The following is an excerpt from Solutions Review’s 2017 Data Integration Buyer’s Guide.
Data Integration is a combination of technical and business processes used to combine different data from disparate sources in order to turn it into valuable business insight. This process generally supports the analytical processing of data by aligning, combining, and presenting each data store to an end-user, and is usually executed in a data warehouse via integration software. ETL is the most common form in practice, but other techniques including replication and virtualization can also help to move the needle.
To help you evaluate prospective integration software tools, these are the five questions we recommend asking yourself before making a choice. If you find these questions helpful, check out the 2017 Data Integration Buyer’s Guide, which features five more questions for the providers, and full-page profiles of the top solutions for the enterprise.
1. Why is a Data Integration tool necessary to my organization?
Will you require real-time data access and transfer? How much data will you need to move and how quickly? Can you afford some downtime on source/target systems, or do you need them running at all times? Note that all these data requirements are based on your technical and business needs so that you can compare them with what specific vendors have to offer.
2. What kind of data do I need to analyze?
Is the majority of your company’s data transactional in nature? Is it all structured? If so, a traditional or “legacy” tool may be right for you. If the bulk of your data streams to your storage framework in real-time via embedded product sensors, social media, computer applications and online customer feedback, then a solution that can integrate with the likes of Hadoop, Spark, and NoSQL is going to be the best fit for you. Be sure to take into account the types of data that run through your business and then match that up with the appropriate provider.
3. What are my data sources and where are they located?
The basic elements of Data Integration revolve around moving data from sources (applications) to targets (data warehouses, Hadoop, etc.). Much of what is powering the Big Data movement is the massive data being collected in the cloud through very large Software as a Service (SaaS) solutions like Salesforce.com. Some solutions listed in this guide specialize in the integration of cloud application data with on-premise systems to ensure that your users can access complete, current, and accurate data. Make sure the kind of integration you require is being offered by the vendors you are considering.

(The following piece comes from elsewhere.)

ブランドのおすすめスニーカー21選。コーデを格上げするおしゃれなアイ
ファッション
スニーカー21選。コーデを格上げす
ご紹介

4. Cloud, on-premise, or both?
A hybrid approach to Data Integration is a growing trend in the enterprise market as it provides organizations the ability to execute integration in both on-premise and cloud environments. Thus, organizations are able to interchange data to and from either framework as a way to gain business agility to their integration infrastructure and manage cloud data delivery and address the need for data sharing between cloud environments. On-premise integration is certainly not dead, but a hybrid approach will set your organization up nicely for the future, even if cloud exposure is currently limited.
5. Are data quality and Master Data Management feature considerations?
It’s one thing to use an ETL tool to move data from one storage medium to another. It’s an even different thing to replicate a data source for use elsewhere. Most importantly, though, you’ll want to make sure that the appropriate data gets moved to the right place so it can be analyzed in a fashion that will yield actionable insights. As mentioned earlier, the most comprehensive Big Data solutions today include data quality and MDM capabilities in one form or another. With MDM as the umbrella, data governance and management tools are going to be essential to you if you capture data from a wide variety of sources.